Walker has worked in international development, focusing on children’s rights and street children in Africa, and for charities including Oxfam. He co-founded the charity Street Action and served as an adviser on children’s rights and global education to former prime minister Gordon Brown.

On the campaign trail, people have raised concerns about crime, and Walker said it is essential to build relationships with the police and community safety teams.

It follows the Child Q scandal, when it was revealed a Black teenager was strip-searched by police in her Hackney school.

Walker said: “Sometimes there are difficult conversations we must not shy away from having.”

He said Hackney Council’s recent anti-racism conference gave people a chance to get together and discuss the problem and ways to tackle it.

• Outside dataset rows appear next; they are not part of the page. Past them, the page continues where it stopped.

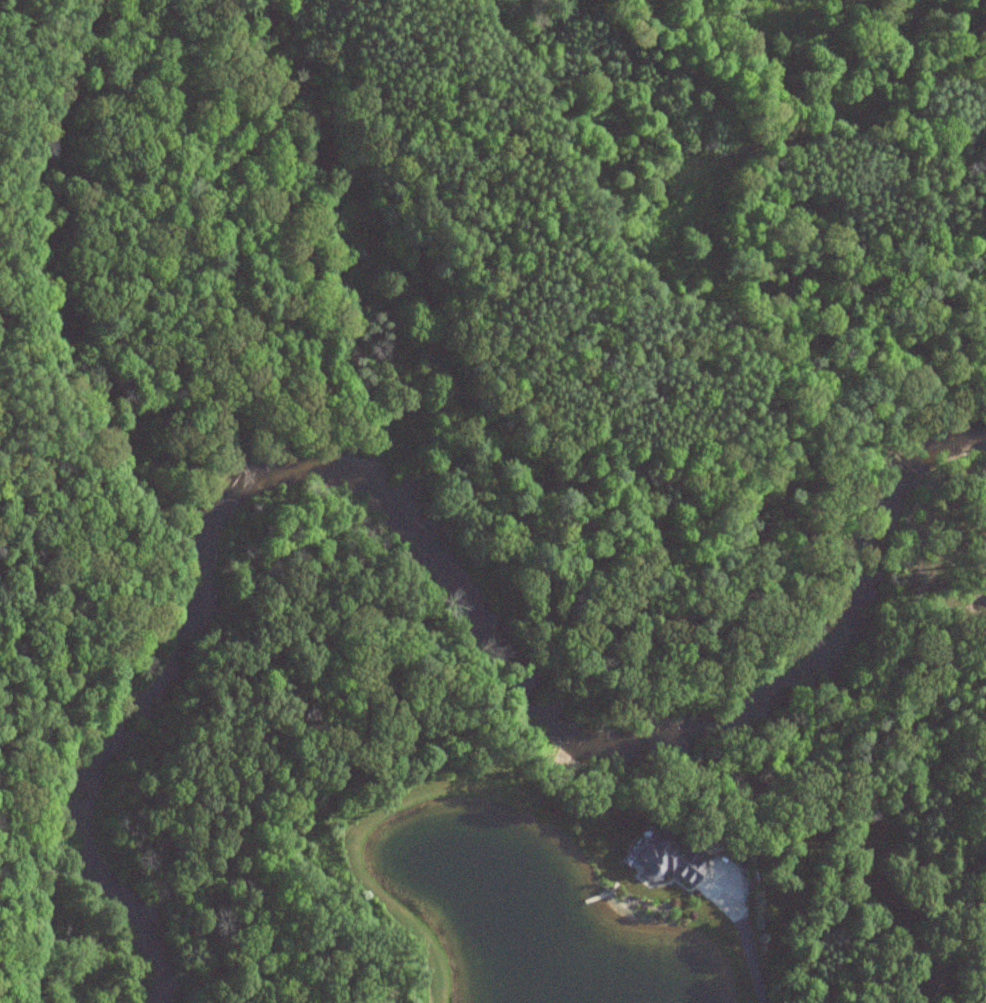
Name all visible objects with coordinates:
river: (424, 549)
building: (663, 857)
road: (747, 954)
building: (926, 978)

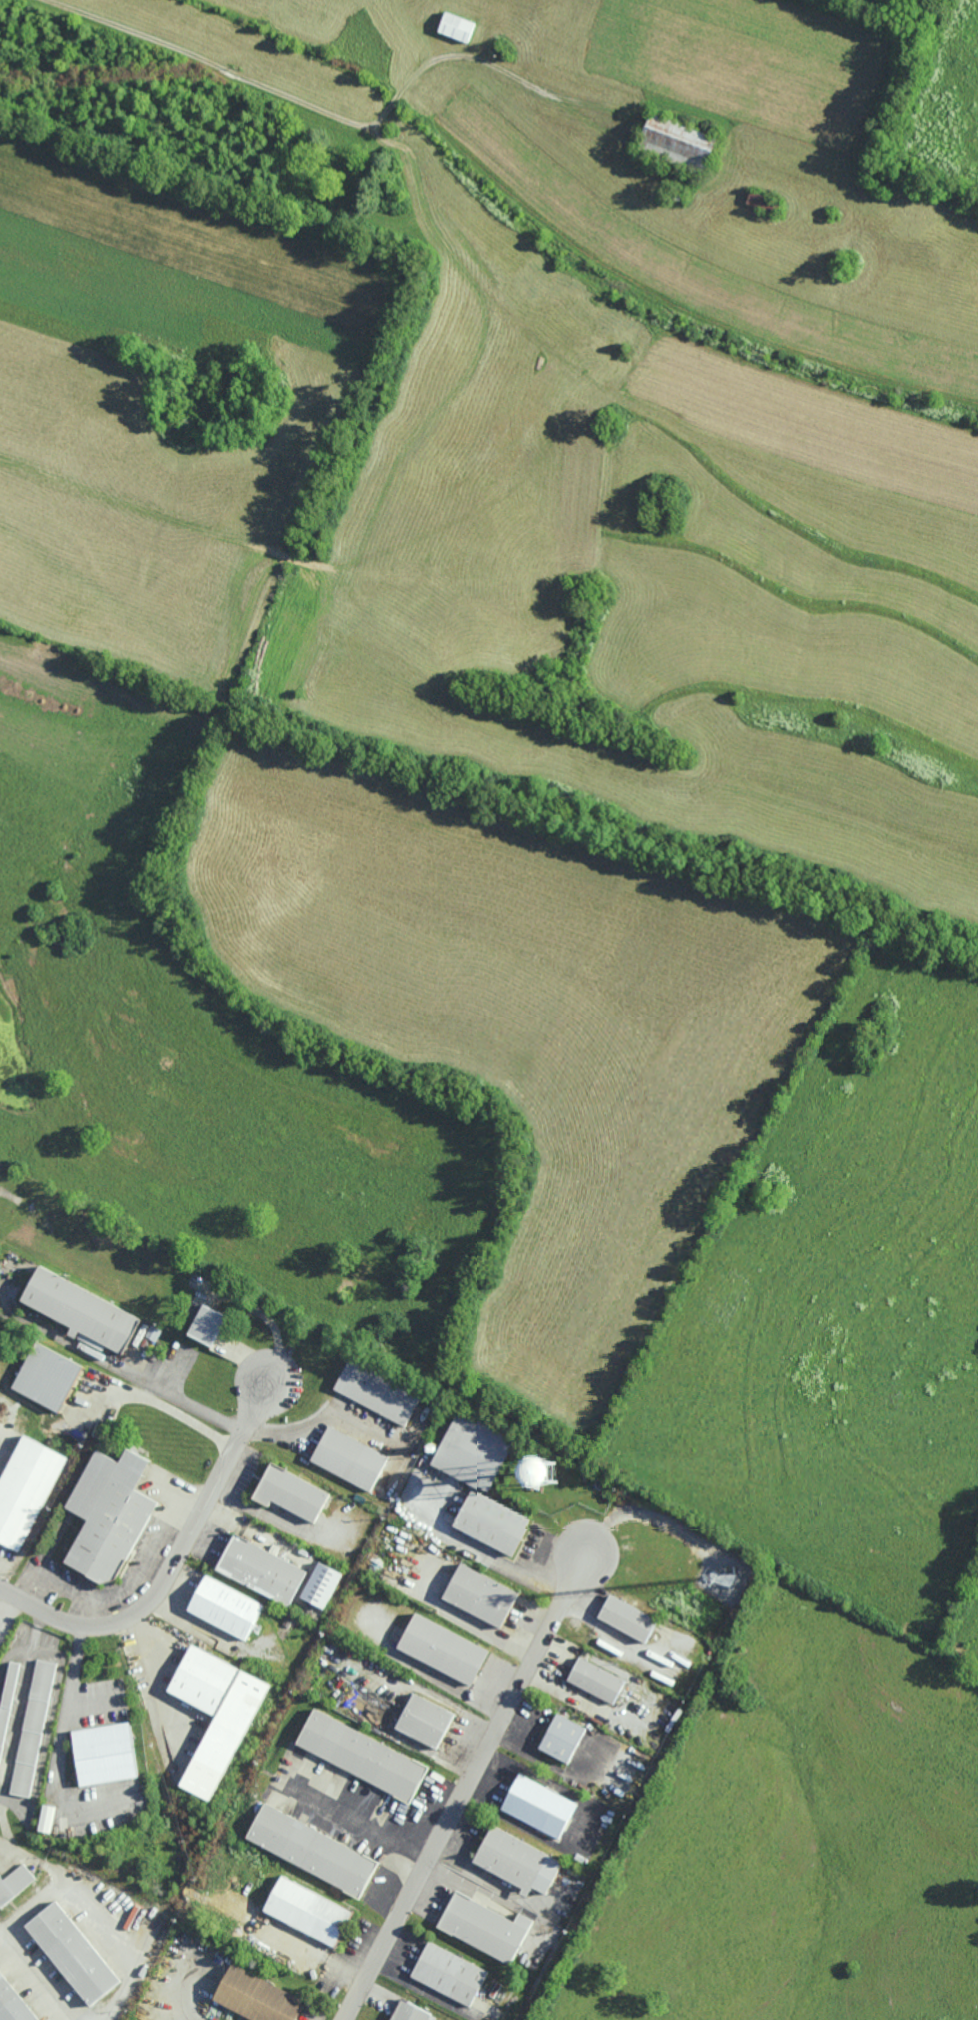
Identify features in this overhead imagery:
building: (456, 27)
road: (343, 118)
building: (678, 141)
building: (82, 1309)
building: (208, 1325)
building: (47, 1377)
road: (147, 1384)
building: (377, 1392)
road: (160, 1406)
building: (474, 1452)
building: (349, 1458)
water tower: (540, 1474)
building: (545, 1474)
building: (25, 1489)
building: (291, 1493)
building: (109, 1514)
building: (492, 1523)
road: (501, 1562)
road: (173, 1564)
building: (261, 1569)
building: (322, 1585)
building: (481, 1595)
building: (226, 1606)
building: (628, 1618)
road: (494, 1637)
building: (443, 1649)
road: (434, 1677)
building: (596, 1680)
building: (13, 1701)
building: (217, 1714)
building: (425, 1720)
building: (33, 1728)
building: (562, 1738)
road: (57, 1747)
building: (105, 1753)
building: (362, 1755)
road: (465, 1786)
building: (539, 1806)
road: (368, 1818)
building: (312, 1850)
building: (518, 1861)
building: (14, 1883)
building: (308, 1911)
road: (92, 1920)
building: (485, 1927)
building: (73, 1953)
building: (449, 1973)
road: (35, 1979)
road: (185, 1996)
building: (257, 1997)
building: (13, 2003)
building: (409, 2012)

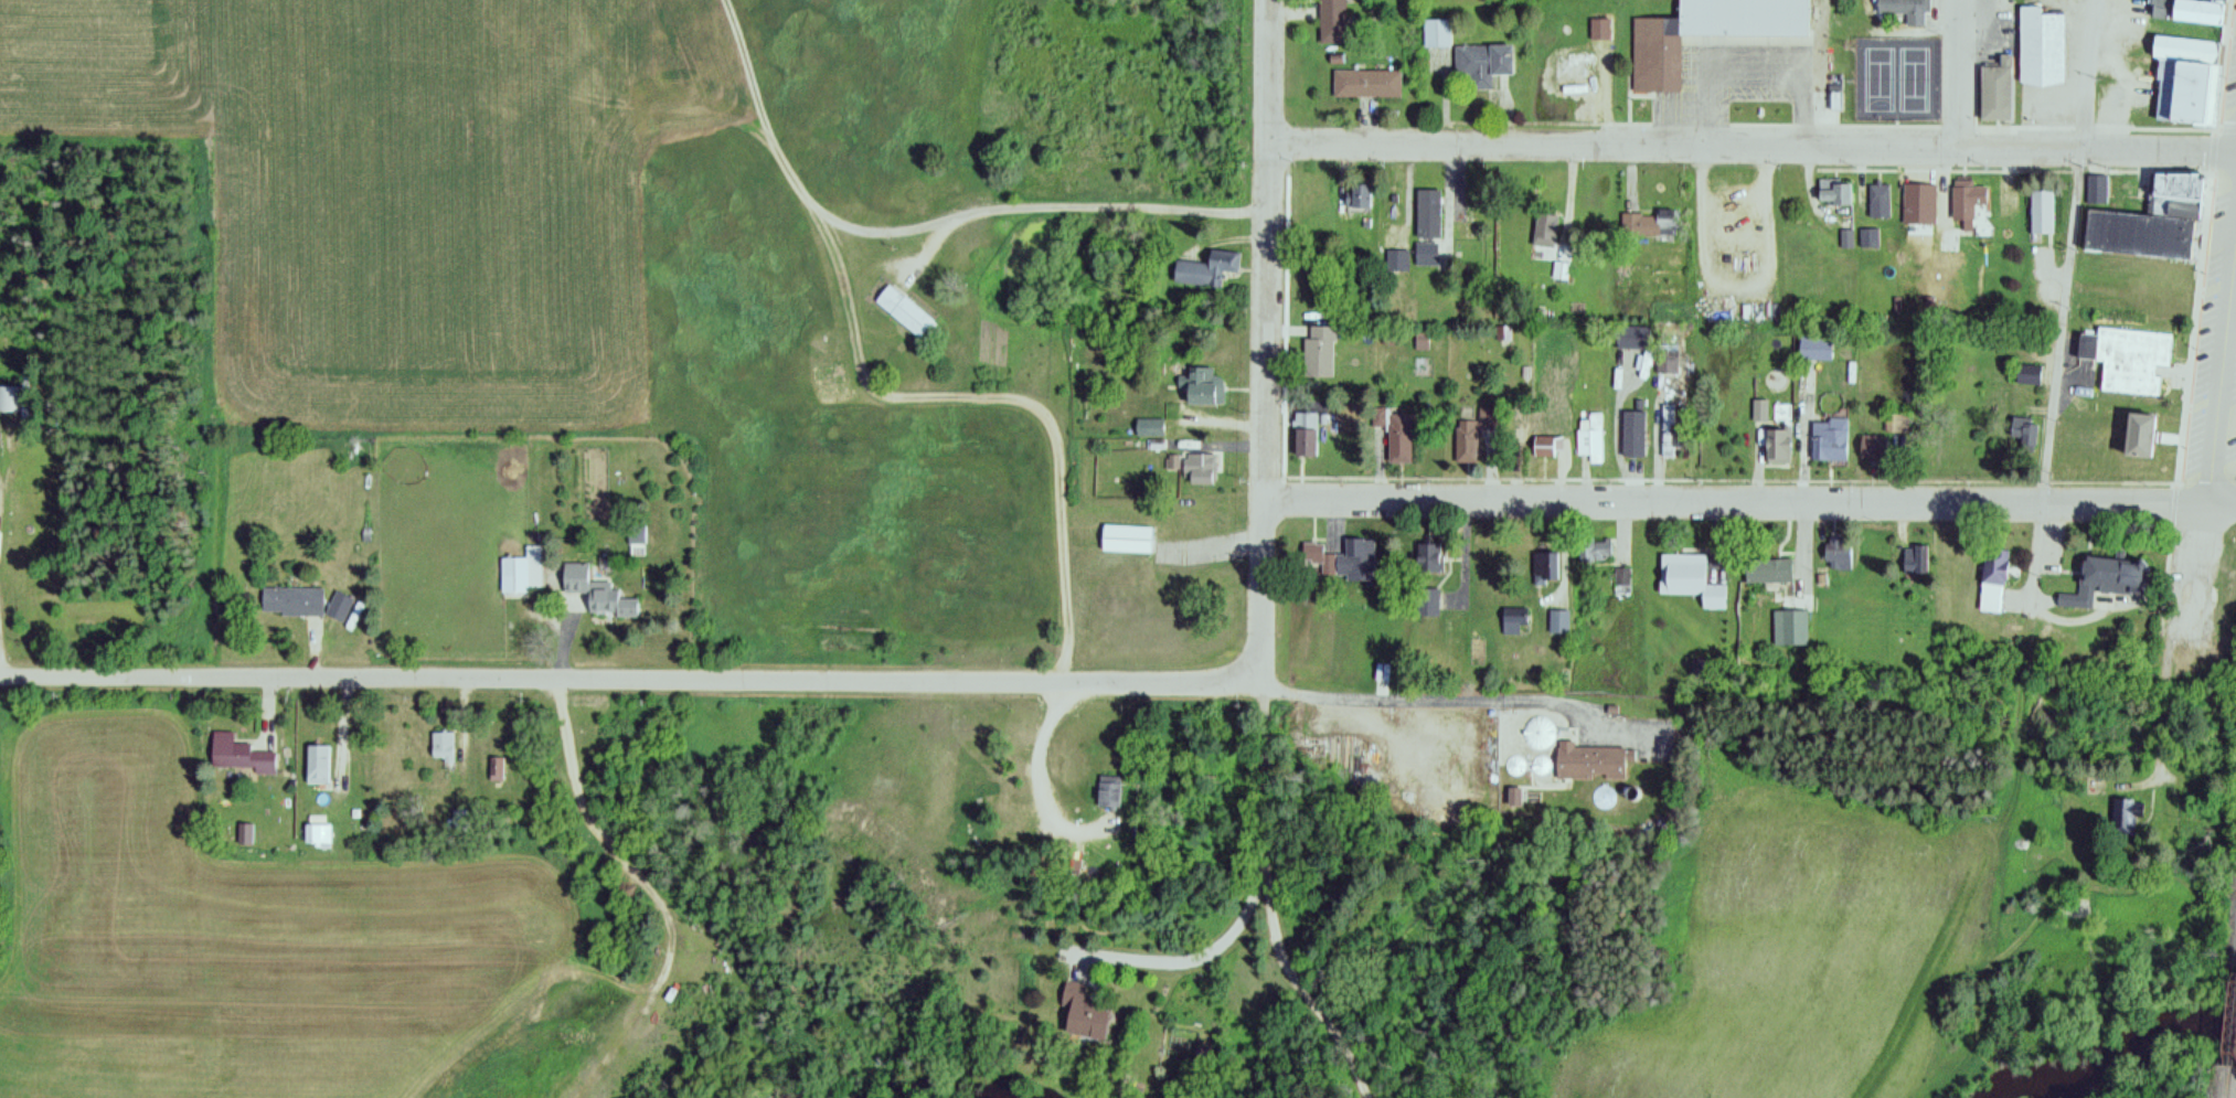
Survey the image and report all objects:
building: (1903, 10)
building: (2188, 11)
building: (1332, 21)
building: (1436, 34)
building: (1706, 34)
building: (2040, 48)
building: (1480, 63)
building: (1570, 69)
road: (1960, 72)
road: (2089, 72)
building: (2185, 81)
building: (1366, 84)
building: (1995, 89)
road: (1755, 146)
building: (2092, 187)
building: (1834, 193)
building: (1915, 193)
building: (1359, 196)
building: (2175, 199)
building: (1879, 200)
building: (1754, 206)
building: (1970, 207)
building: (769, 211)
building: (1393, 211)
building: (2039, 211)
building: (1427, 214)
building: (1470, 217)
building: (1645, 227)
building: (1544, 231)
building: (2141, 235)
building: (1948, 241)
building: (1426, 255)
building: (1396, 262)
building: (1758, 264)
building: (1205, 269)
building: (902, 311)
road: (2062, 322)
road: (847, 332)
building: (1630, 338)
road: (1280, 340)
building: (1814, 349)
building: (2126, 352)
road: (1253, 353)
building: (1318, 353)
building: (2028, 376)
building: (1202, 389)
building: (9, 399)
building: (2142, 424)
building: (1148, 429)
building: (1669, 432)
building: (1632, 435)
building: (2023, 435)
building: (1303, 436)
building: (1394, 436)
building: (1471, 436)
building: (1592, 438)
building: (1828, 440)
building: (1884, 443)
building: (1775, 446)
building: (1545, 447)
building: (1198, 470)
road: (2208, 499)
road: (1749, 500)
building: (635, 535)
building: (1127, 539)
building: (1835, 549)
building: (1427, 550)
building: (1589, 550)
building: (1343, 553)
building: (1912, 553)
building: (1544, 559)
building: (1765, 566)
building: (521, 573)
building: (2107, 573)
building: (1688, 576)
building: (1991, 576)
building: (1618, 578)
building: (595, 592)
building: (1425, 596)
building: (290, 602)
building: (1513, 615)
building: (1556, 615)
building: (1786, 623)
building: (1380, 667)
road: (112, 676)
road: (941, 683)
building: (442, 747)
building: (236, 755)
building: (1587, 757)
building: (317, 766)
building: (496, 770)
building: (2123, 818)
road: (1263, 821)
railway: (2235, 975)
building: (1082, 1006)
railway: (2231, 1022)
river: (2119, 1046)
railway: (2225, 1081)
river: (950, 1088)

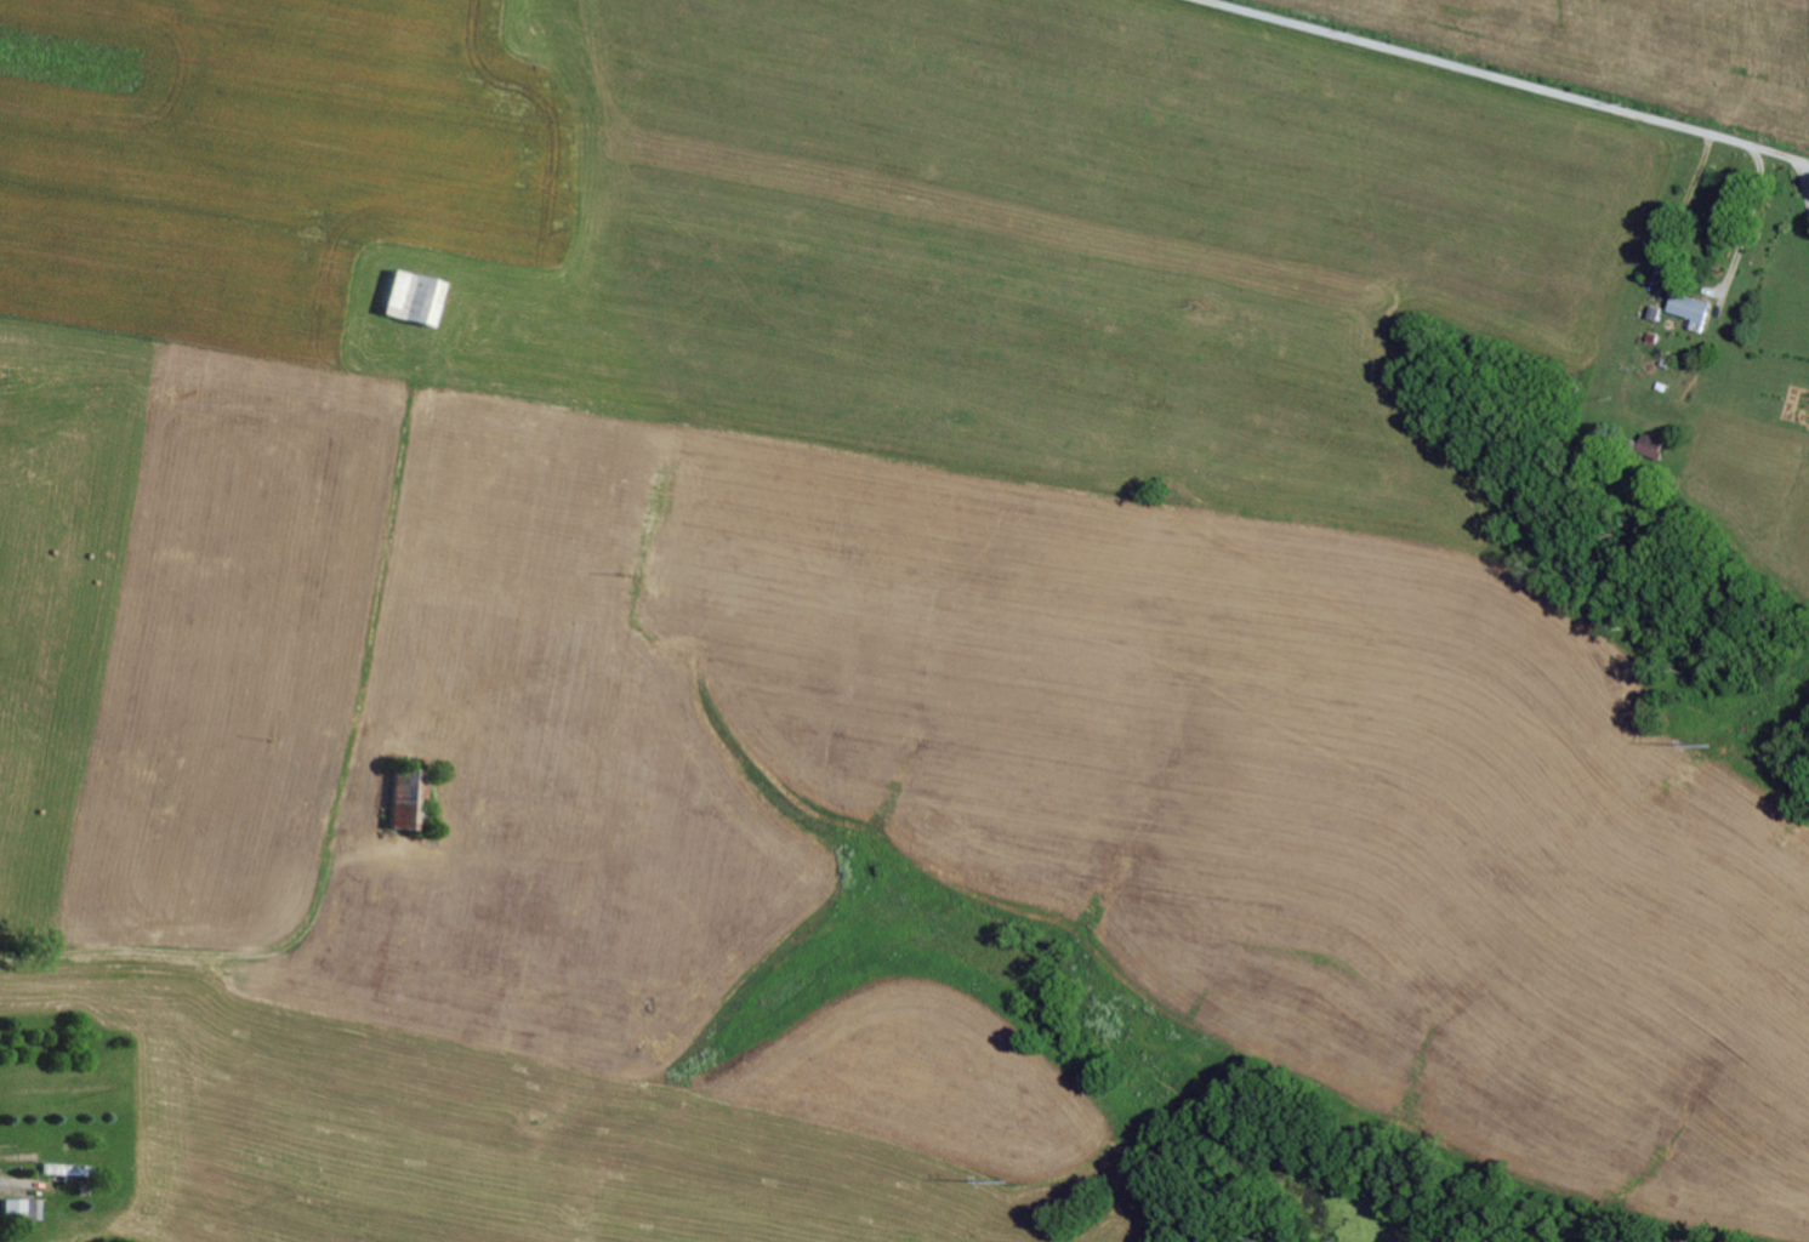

“What I want to do on day one, if I am elected as councillor, is walk around with the police and the community safety team,” he said. “I have learnt what people want on the doorstep and have a strong sense of what the issues are.”

He is also backing the campaign for a new School Street on Enfield Road. The scheme sees roads near schools shut to motor vehicles at the start and end of school days to cut air pollution and encourage families and staff to walk or cycle to school.

“School Streets have been really successful and really embraced by the local community,” Walker explained. “It’s very much part of tackling the climate crisis in Hackney.”

Walker is a trustee of Hackney Winter Night Shelter and said voters have raised concerns about housing in De Beauvoir and what’s happening about repairs on the estates.

He said the council has pledged to deal with 80 per cent of its repairs backlog by July, and added: ” I do recognise that some of the systems are not working for everybody.”

The 2020 cyber attack hit council services but Walker said it is important not to use it as an excuse.

He is also campaigning on the Labour administration’s pledge to build new council homes.

The full list of candidates for the De Beauvoir by-election on Thursday 7 July is: Kristal Bayliss, Women’s Equality Party; Oliver Hall, Conservative party; Thrusie Maurseth-Cahill, Liberal Democrats; Kelly Reid, Independent Network; Tyrone Scott, Green party; Joe Walker, Labour party.